Materials provided START

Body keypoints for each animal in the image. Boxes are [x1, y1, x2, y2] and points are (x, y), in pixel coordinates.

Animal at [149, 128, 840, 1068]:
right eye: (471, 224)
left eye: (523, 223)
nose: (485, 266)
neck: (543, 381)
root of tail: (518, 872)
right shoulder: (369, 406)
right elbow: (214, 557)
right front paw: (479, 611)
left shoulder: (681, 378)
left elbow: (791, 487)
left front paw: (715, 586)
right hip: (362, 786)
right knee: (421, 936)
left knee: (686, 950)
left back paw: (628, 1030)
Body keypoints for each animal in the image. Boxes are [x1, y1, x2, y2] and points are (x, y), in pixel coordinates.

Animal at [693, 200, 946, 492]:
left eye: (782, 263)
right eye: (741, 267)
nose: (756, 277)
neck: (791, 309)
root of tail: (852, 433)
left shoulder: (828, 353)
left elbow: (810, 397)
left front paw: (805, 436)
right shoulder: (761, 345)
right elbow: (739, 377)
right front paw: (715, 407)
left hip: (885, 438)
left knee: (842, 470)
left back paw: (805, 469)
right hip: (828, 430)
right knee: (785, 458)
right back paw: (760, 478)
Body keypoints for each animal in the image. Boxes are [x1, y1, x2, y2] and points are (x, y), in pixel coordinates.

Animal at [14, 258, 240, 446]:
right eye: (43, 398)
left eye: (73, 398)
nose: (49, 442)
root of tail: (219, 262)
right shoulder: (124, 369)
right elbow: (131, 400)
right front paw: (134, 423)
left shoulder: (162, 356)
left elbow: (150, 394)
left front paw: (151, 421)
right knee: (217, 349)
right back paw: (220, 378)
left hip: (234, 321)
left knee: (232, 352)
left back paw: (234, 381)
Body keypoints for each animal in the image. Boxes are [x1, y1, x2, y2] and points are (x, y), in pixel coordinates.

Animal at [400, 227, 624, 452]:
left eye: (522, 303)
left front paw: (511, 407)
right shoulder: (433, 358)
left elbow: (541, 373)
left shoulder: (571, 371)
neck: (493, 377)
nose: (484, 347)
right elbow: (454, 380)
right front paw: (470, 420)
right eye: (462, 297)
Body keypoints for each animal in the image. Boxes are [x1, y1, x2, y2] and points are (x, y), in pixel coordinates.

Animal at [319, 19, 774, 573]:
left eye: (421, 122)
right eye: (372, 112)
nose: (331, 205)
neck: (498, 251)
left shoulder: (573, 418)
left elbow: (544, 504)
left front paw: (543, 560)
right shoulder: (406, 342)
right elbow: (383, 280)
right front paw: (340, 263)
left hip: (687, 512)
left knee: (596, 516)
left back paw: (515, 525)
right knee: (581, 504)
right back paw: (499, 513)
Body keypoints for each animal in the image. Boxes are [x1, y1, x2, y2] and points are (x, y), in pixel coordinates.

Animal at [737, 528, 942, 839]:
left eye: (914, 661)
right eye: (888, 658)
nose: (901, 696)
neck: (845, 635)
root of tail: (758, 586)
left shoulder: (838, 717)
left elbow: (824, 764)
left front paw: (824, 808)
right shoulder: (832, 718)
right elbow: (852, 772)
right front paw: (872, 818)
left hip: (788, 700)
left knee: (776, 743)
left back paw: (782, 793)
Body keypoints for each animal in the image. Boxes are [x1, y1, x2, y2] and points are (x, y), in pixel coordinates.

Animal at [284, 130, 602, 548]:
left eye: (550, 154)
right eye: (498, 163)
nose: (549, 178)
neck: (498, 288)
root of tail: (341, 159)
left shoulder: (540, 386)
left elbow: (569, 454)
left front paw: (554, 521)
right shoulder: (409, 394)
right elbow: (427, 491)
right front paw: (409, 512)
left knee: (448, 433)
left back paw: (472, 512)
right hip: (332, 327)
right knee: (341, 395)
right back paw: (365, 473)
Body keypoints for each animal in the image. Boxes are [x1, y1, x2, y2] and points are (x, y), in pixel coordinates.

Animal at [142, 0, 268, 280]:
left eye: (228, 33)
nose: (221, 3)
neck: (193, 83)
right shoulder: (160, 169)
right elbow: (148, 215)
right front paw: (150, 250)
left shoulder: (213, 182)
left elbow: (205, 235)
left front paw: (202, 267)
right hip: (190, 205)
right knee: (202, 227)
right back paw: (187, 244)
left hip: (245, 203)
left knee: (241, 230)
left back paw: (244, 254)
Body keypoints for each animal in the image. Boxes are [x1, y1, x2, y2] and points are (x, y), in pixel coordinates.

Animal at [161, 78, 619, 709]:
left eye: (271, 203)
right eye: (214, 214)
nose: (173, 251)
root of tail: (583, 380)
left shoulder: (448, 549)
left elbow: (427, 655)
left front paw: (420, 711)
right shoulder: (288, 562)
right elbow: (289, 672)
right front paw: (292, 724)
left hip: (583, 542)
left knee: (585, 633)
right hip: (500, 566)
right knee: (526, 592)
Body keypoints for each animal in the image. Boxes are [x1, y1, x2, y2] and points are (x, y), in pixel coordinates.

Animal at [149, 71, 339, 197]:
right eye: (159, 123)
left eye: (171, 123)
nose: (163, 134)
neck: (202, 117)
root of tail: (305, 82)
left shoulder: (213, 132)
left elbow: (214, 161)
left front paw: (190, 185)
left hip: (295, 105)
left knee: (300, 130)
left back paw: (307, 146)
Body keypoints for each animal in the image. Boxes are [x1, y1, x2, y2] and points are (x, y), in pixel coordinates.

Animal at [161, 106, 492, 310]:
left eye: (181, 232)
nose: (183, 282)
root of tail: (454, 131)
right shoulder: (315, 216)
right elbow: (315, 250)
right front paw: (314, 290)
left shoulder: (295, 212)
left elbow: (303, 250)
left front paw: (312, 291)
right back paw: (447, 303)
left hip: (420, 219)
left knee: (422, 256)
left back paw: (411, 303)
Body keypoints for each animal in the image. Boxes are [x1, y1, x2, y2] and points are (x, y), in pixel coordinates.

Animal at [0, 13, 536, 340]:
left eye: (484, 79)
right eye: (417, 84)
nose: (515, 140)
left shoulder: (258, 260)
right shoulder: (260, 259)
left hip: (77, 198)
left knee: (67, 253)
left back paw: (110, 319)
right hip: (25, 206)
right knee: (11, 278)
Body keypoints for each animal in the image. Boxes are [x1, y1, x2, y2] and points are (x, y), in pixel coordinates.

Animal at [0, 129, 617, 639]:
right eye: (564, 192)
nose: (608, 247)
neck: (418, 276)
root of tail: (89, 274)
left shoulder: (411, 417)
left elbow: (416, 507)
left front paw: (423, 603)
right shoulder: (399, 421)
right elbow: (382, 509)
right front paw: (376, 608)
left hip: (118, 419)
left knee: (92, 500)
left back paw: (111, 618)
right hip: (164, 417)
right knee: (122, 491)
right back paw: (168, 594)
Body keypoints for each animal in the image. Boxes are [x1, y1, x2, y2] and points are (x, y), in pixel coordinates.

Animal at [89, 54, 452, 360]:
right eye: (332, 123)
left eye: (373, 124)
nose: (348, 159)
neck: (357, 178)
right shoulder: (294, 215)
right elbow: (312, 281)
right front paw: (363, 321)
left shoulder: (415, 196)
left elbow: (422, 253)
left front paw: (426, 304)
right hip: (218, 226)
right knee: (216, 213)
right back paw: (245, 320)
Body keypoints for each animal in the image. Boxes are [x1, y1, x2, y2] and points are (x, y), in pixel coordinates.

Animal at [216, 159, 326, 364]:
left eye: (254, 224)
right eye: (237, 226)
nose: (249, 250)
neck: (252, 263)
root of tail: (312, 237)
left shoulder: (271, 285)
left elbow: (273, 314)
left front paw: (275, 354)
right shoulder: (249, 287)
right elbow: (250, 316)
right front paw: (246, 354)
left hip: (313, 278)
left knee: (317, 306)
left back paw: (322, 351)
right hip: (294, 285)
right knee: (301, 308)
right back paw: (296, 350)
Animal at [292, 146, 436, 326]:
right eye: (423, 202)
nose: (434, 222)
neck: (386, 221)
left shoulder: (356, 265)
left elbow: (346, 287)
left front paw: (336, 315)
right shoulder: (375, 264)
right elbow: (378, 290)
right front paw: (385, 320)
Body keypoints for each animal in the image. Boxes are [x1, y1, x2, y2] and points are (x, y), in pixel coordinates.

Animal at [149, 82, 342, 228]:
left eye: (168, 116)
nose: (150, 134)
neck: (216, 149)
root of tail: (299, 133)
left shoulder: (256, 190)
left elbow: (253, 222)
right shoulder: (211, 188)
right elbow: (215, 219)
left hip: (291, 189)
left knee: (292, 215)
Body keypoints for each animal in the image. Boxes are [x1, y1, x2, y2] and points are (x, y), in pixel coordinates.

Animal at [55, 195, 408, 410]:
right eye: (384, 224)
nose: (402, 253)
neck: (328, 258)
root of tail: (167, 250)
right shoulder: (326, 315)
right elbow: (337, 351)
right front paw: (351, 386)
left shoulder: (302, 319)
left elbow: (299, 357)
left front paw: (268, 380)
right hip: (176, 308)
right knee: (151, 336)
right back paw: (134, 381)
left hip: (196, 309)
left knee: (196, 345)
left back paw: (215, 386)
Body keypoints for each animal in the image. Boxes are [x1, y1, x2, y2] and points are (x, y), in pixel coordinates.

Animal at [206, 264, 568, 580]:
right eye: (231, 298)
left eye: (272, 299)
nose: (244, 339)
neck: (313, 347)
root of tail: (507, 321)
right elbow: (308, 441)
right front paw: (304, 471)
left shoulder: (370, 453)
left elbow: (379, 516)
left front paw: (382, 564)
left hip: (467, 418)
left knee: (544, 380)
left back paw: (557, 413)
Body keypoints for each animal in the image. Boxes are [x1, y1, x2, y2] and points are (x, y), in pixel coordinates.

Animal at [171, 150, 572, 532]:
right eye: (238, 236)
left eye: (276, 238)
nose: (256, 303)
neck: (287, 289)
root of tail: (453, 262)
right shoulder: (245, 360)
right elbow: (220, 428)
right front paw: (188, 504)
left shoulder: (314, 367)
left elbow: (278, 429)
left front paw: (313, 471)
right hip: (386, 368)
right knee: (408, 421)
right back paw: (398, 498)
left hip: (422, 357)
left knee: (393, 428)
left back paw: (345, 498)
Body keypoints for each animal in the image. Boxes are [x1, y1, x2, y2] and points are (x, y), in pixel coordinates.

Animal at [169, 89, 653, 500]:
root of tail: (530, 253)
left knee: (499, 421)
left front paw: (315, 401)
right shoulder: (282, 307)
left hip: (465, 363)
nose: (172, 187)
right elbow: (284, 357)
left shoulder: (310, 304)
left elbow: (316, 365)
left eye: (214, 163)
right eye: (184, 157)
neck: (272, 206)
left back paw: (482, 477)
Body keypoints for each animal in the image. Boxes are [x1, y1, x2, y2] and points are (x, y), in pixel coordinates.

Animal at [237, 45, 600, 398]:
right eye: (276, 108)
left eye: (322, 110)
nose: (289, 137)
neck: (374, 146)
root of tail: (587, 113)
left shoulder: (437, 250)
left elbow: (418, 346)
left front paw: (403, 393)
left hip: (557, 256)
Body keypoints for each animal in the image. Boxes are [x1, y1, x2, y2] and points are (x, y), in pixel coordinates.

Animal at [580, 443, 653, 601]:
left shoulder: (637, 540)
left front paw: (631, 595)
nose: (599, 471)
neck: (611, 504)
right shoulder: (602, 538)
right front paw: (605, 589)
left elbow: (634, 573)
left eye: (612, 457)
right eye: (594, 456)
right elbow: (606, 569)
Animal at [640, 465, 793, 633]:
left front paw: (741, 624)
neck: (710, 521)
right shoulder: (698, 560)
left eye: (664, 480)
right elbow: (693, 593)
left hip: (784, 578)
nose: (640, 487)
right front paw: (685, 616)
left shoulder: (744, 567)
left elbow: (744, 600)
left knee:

Materials provided END

## Work order
From the records above, print exactly the lines that run from the line with "left hip: (313, 278)" to the line with "right elbow: (337, 351)", inclusive.

## Written response
left hip: (313, 278)
left knee: (317, 306)
left back paw: (322, 351)
right hip: (294, 285)
right knee: (301, 308)
right back paw: (296, 350)
Animal at [292, 146, 436, 326]:
right eye: (423, 202)
nose: (434, 222)
neck: (386, 221)
left shoulder: (356, 265)
left elbow: (346, 287)
left front paw: (336, 315)
right shoulder: (375, 264)
right elbow: (378, 290)
right front paw: (385, 320)
Body keypoints for each animal in the image. Boxes are [x1, y1, x2, y2] and points are (x, y), in pixel coordinates.

Animal at [149, 82, 342, 228]:
left eye: (168, 116)
nose: (150, 134)
neck: (216, 149)
root of tail: (299, 133)
left shoulder: (256, 190)
left elbow: (253, 222)
right shoulder: (211, 188)
right elbow: (215, 219)
left hip: (291, 189)
left knee: (292, 215)
Body keypoints for each animal in the image. Boxes are [x1, y1, x2, y2] and points are (x, y), in pixel coordinates.

Animal at [55, 195, 408, 410]:
right eye: (384, 224)
nose: (402, 253)
neck: (328, 258)
root of tail: (167, 250)
right shoulder: (326, 315)
right elbow: (337, 351)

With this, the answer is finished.